Speaking roughly a year after the letter was published, LaChasse said he doesn’t believe the BPD is discriminatory, but acknowledged that some are convinced otherwise. The department, he insisted, investigates every complaint it receives.

“People really don’t distinguish one police department [from] another,” LaChasse said. “So we can’t dismiss what people are seeing out there and thinking, just because it doesn’t occur locally. … These topics are all worthy of discussion and we have been and will continue to be part of those processes.”

LOOKING AHEAD

After more than 11 years with the BPD, LaChasse is preparing for his retirement. He’s 73 and participates in a state pension system in which many workers aspire to retire at 50, he said. He’ll soon be able to thumb through the travel brochures he’s collected and plan some trips, though he added he also plans to participate in Burbank events and volunteer opportunities.

The chief said he feels it’s a good time to transition out of his role because of “the national narrative” and the City Council’s selection of five new Police Commission members later this month. LaChasse didn’t want to retire after working with them for only a few months, he explained.

The city manager hasn’t indicated who LaChasse’s successor will be, and until one is chosen Albanese will take over his colleague’s role — something the current deputy chief called an honor. LaChasse, Albanese added, has involved him in his decisions since the pair joined the department more than a decade ago.

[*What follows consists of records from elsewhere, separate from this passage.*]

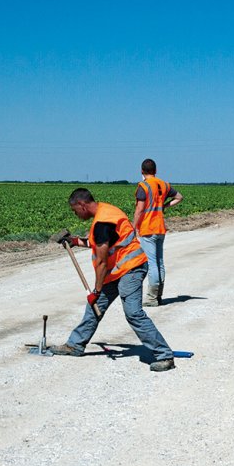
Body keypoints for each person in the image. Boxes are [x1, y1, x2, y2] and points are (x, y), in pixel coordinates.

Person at [53, 188, 176, 372]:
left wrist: (95, 291)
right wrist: (76, 241)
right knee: (95, 308)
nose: (75, 214)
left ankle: (164, 355)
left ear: (82, 205)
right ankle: (75, 345)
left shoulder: (103, 222)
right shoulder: (105, 212)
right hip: (118, 270)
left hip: (131, 268)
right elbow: (103, 242)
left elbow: (102, 262)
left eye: (75, 210)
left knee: (133, 313)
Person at [132, 158, 183, 307]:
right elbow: (179, 197)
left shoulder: (143, 186)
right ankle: (158, 295)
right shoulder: (164, 185)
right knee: (160, 262)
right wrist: (164, 206)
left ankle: (152, 298)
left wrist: (133, 227)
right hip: (160, 227)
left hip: (148, 228)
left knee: (152, 263)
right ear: (155, 171)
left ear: (142, 171)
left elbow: (140, 209)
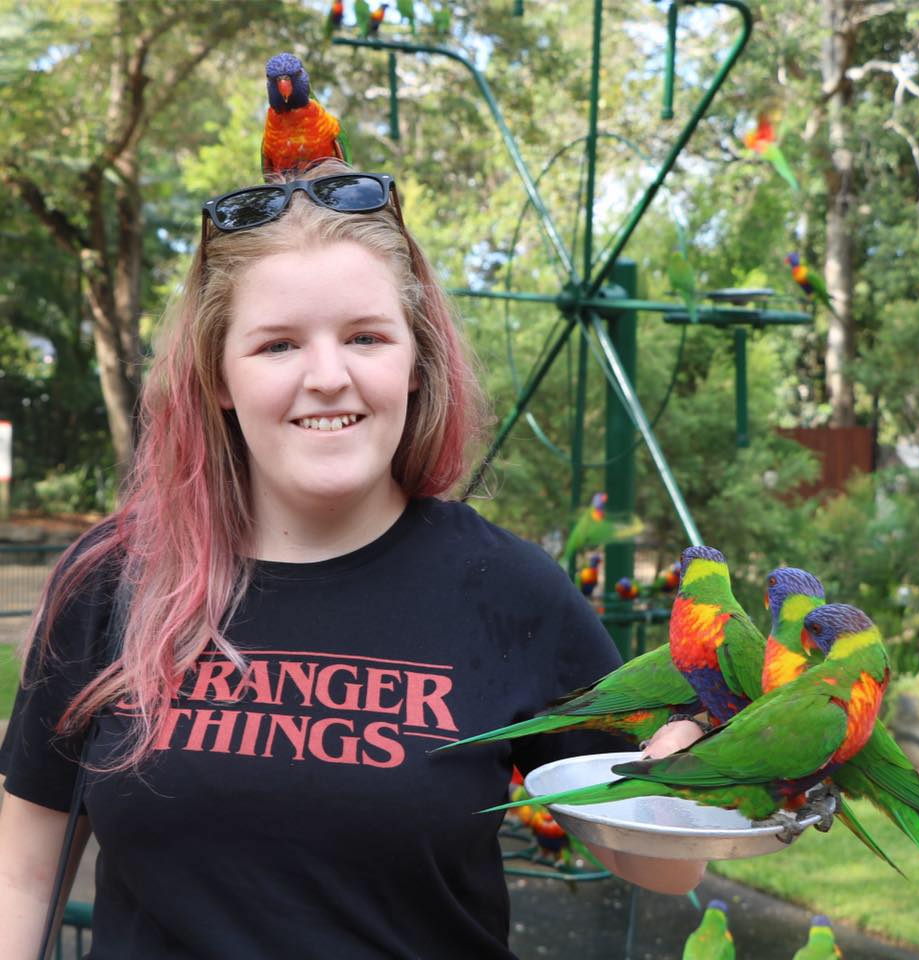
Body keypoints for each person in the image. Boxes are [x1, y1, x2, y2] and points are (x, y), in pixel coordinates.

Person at [0, 159, 703, 960]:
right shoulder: (115, 578)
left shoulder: (510, 593)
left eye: (365, 337)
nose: (327, 377)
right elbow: (21, 873)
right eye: (277, 345)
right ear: (219, 376)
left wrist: (706, 776)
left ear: (413, 360)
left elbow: (658, 867)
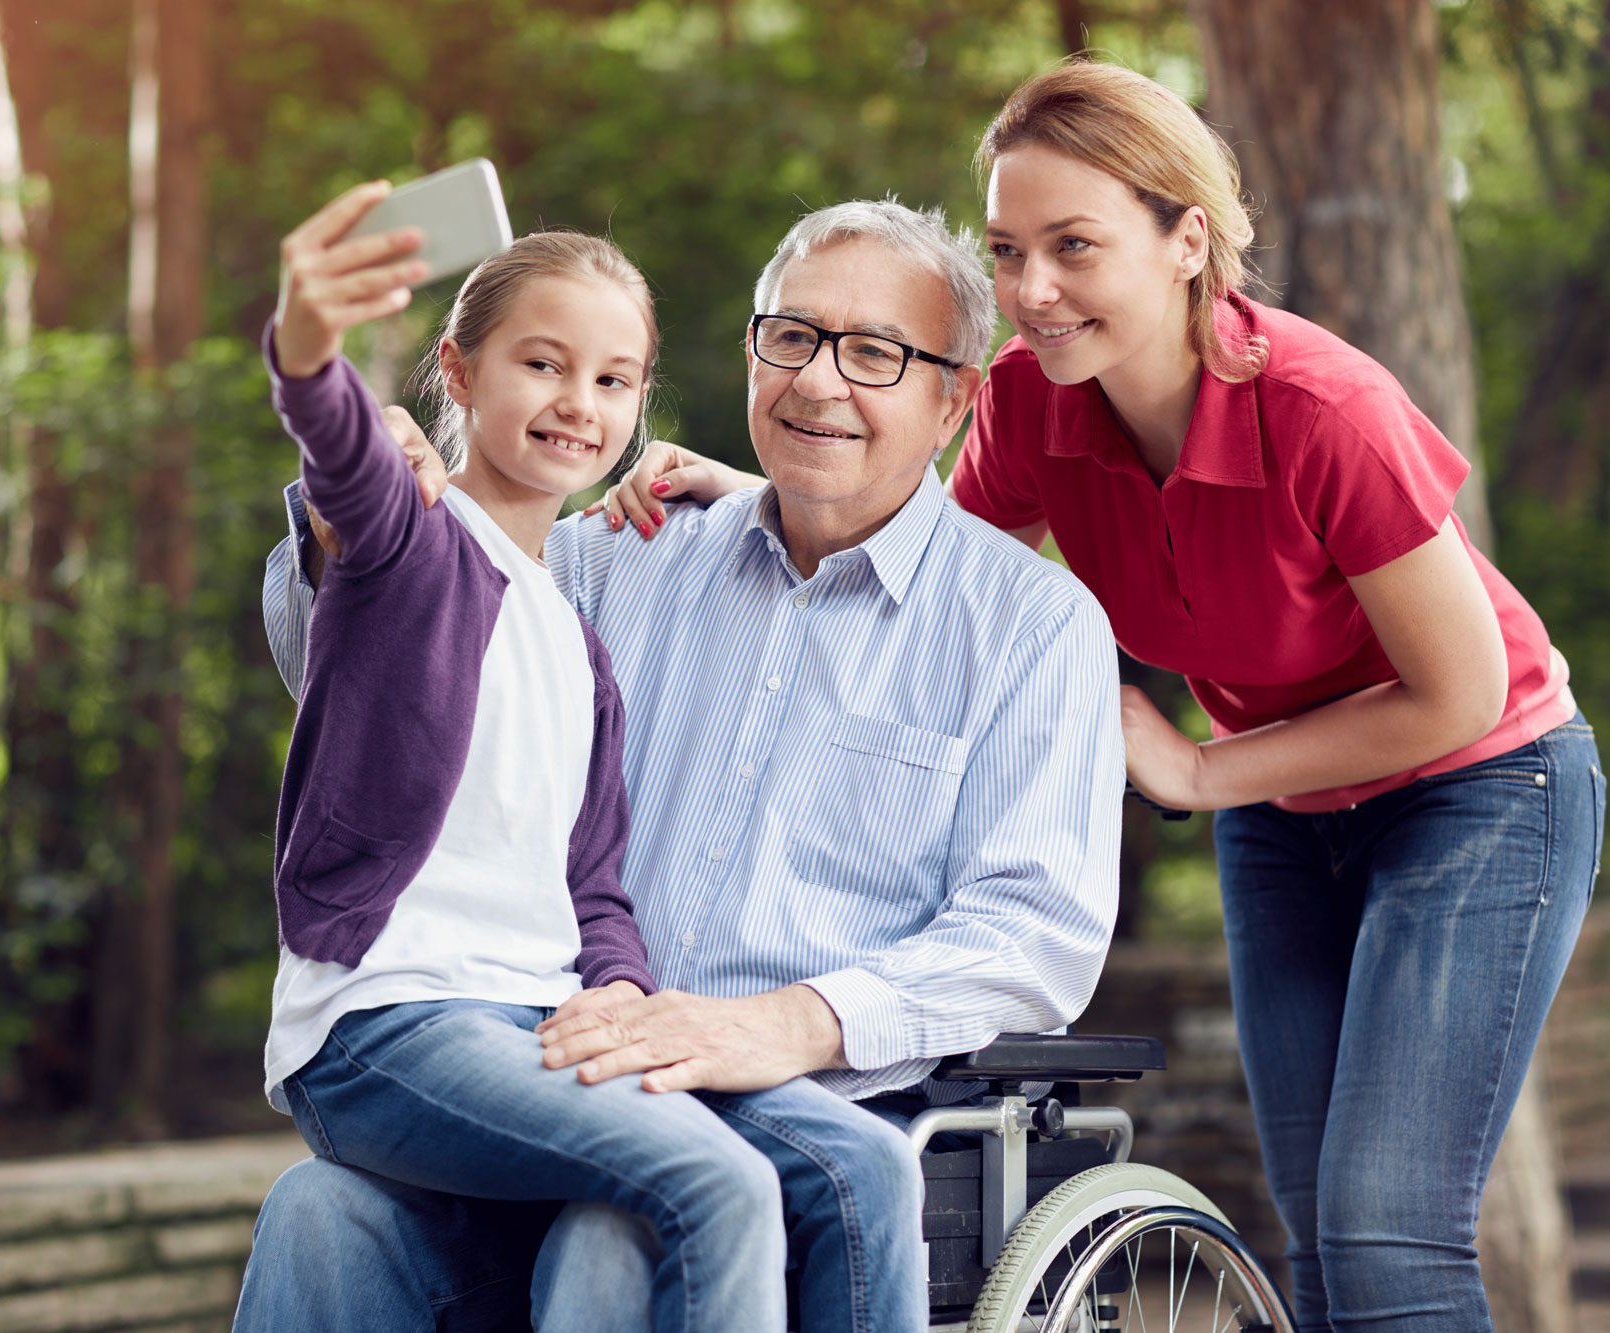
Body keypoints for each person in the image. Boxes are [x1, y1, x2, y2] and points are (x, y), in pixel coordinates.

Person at [604, 62, 1606, 1333]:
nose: (1031, 291)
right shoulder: (1025, 402)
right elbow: (906, 564)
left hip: (1481, 784)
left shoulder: (1321, 409)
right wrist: (759, 489)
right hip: (1285, 797)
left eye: (1074, 245)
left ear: (1186, 239)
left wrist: (1192, 773)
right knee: (1312, 1229)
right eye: (1009, 249)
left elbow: (1459, 693)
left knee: (1384, 1227)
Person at [237, 198, 1125, 1332]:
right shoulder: (621, 553)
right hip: (560, 1051)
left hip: (811, 1099)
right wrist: (340, 519)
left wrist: (782, 1023)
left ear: (953, 399)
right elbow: (379, 671)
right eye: (790, 337)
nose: (816, 382)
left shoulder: (1028, 626)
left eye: (874, 354)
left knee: (630, 1230)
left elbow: (1031, 932)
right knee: (319, 1209)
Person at [259, 181, 787, 1333]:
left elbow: (592, 885)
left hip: (528, 1025)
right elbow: (339, 445)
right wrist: (307, 341)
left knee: (644, 1214)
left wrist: (620, 1000)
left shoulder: (578, 648)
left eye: (610, 381)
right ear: (456, 371)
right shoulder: (409, 540)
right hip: (389, 1023)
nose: (576, 404)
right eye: (541, 365)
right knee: (720, 1178)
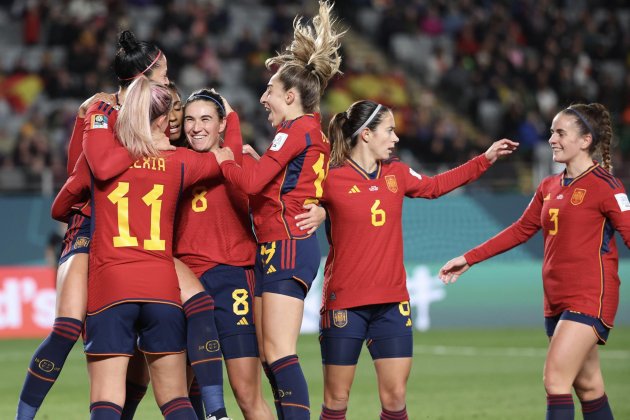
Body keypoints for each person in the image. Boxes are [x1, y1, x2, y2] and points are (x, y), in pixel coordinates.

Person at [318, 100, 518, 420]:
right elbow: (291, 201)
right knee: (337, 400)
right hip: (345, 301)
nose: (396, 138)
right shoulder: (330, 179)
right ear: (366, 134)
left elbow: (436, 186)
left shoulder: (397, 172)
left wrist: (485, 159)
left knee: (395, 397)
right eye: (390, 130)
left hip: (391, 301)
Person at [14, 30, 169, 420]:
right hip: (90, 228)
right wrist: (135, 141)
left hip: (144, 234)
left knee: (138, 349)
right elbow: (81, 174)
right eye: (163, 73)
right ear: (144, 77)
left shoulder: (164, 109)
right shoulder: (102, 113)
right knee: (67, 327)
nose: (168, 80)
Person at [439, 103, 628, 420]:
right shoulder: (549, 186)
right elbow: (520, 230)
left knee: (555, 381)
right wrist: (469, 258)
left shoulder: (607, 186)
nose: (552, 138)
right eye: (552, 131)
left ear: (585, 140)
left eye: (560, 132)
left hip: (590, 296)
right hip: (555, 299)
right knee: (590, 387)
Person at [51, 77, 224, 419]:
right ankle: (217, 410)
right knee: (175, 398)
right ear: (162, 121)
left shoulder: (106, 160)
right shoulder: (180, 163)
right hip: (162, 289)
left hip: (112, 287)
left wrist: (98, 110)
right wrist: (226, 124)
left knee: (106, 399)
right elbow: (222, 158)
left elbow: (60, 208)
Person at [212, 2, 344, 418]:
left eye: (270, 90)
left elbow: (250, 185)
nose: (263, 97)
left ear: (290, 96)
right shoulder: (300, 132)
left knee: (278, 351)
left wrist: (226, 160)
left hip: (287, 246)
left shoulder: (297, 131)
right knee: (271, 355)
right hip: (279, 245)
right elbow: (269, 190)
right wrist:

Albanese said little regarding whether he would step into the role of chief on a long-term basis if the choice was offered.

“Let’s see if it’s a good fit for the city of Burbank and Mike Albanese,” he said. “Let me do my probationary time.”

As incoming interim chief, Albanese also said that officers need more training — not just a two-hour training module, he emphasized, but an immersive education. At the same time, he believes that the BPD is on the leading edge of transparency in the law enforcement field, particularly when compared to departments in other parts of the country.

“When you compare agencies in the Midwest and other parts of the country, they have been slow to achieve transparency,” Albanese said. “Southern California law enforcement, whether you agree or disagree with it, they’re pretty transparent.”

But Albanese acknowledged that the department could always improve, particularly when addressing homelessness and mental health. A former crisis negotiator with the LAPD’s SWAT team and the chair of local counseling nonprofit Family Service Agency’s Board of Directors, he said he knows the importance of having a mental health professional in the field, having spearheaded the creation of the Mental Health Evaluation Team years ago.

LaChasse said he has “the utmost confidence” in Albanese as his interim successor. He added that the person who succeeds him as long-term police chief, whoever that is, has to be constantly available to the local community.

“You need to be prepared 24/7, whether it’s a community problem [or] some type of a traumatic crime scene — you just don’t have the option of being able to pick and choose what you do,” LaChasse said.

“The ability to talk to anybody is really essential,” he added, “and building trust with the community. You just can’t say things; you have to mean what you say.”